Het kan u nauwelijks zijn ontgaan, op zaterdag 23 april heeft het Centraal Museum na een langdurige renovatie zijn deuren voor het publiek geopend. Wie het museum oude stijl kent, zal verbaasd staan, het interieur heeft een metamorfose ondergaan. Niet langer verdwalen, maar ontspannen dwalen, lijkt het motto. DUIC columnist Marcel Gieling sprak hierover met Edwin Jacobs en Marco Grob, respectievelijk artistiek en zakelijk directeur.
Al pratend ontdek ik dat er een sterk tandem tegenover mij zit. In functie dragen de heren twee verschillende petten, maar over het heden en de toekomst van het museum zijn ze het helemaal met elkaar eens. Beiden zijn overtuigd dat het museum met deze renovatie een sprong in de toekomst maakt.

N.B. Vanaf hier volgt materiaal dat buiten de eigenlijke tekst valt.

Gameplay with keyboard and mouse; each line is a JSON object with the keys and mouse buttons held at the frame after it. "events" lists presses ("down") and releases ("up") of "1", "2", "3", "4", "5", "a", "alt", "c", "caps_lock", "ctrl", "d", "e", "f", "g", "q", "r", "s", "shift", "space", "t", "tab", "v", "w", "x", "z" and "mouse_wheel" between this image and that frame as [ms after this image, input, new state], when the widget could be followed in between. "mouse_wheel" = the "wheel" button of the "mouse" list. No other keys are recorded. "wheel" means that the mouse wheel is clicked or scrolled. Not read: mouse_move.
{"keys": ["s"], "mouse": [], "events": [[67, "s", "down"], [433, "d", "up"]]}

Ik was nogal sceptisch, want wil niet iedere museumdirecteur een eigen vlag planten? Weer een verbouwing! Sjarel Ex, die van 1988 tot 2004 in Utrecht de scepter zwaaide, verplaatste de entree van de Agnietenstraat naar de zijkant van het museum en nu, vijftien jaar later, is de situatie weer omgedraaid. “Dat besluit is niet van maandag op dinsdag genomen”, zegt Marco Grob. “Een grondige analyse in samenwerking met ontwerpbureau Soda is hieraan vooraf gegaan. De terugplaatsing van de entree naar zijn oorspronkelijke plek was een absolute voorwaarde om het museum de eenentwintigste eeuw in te loodsen.”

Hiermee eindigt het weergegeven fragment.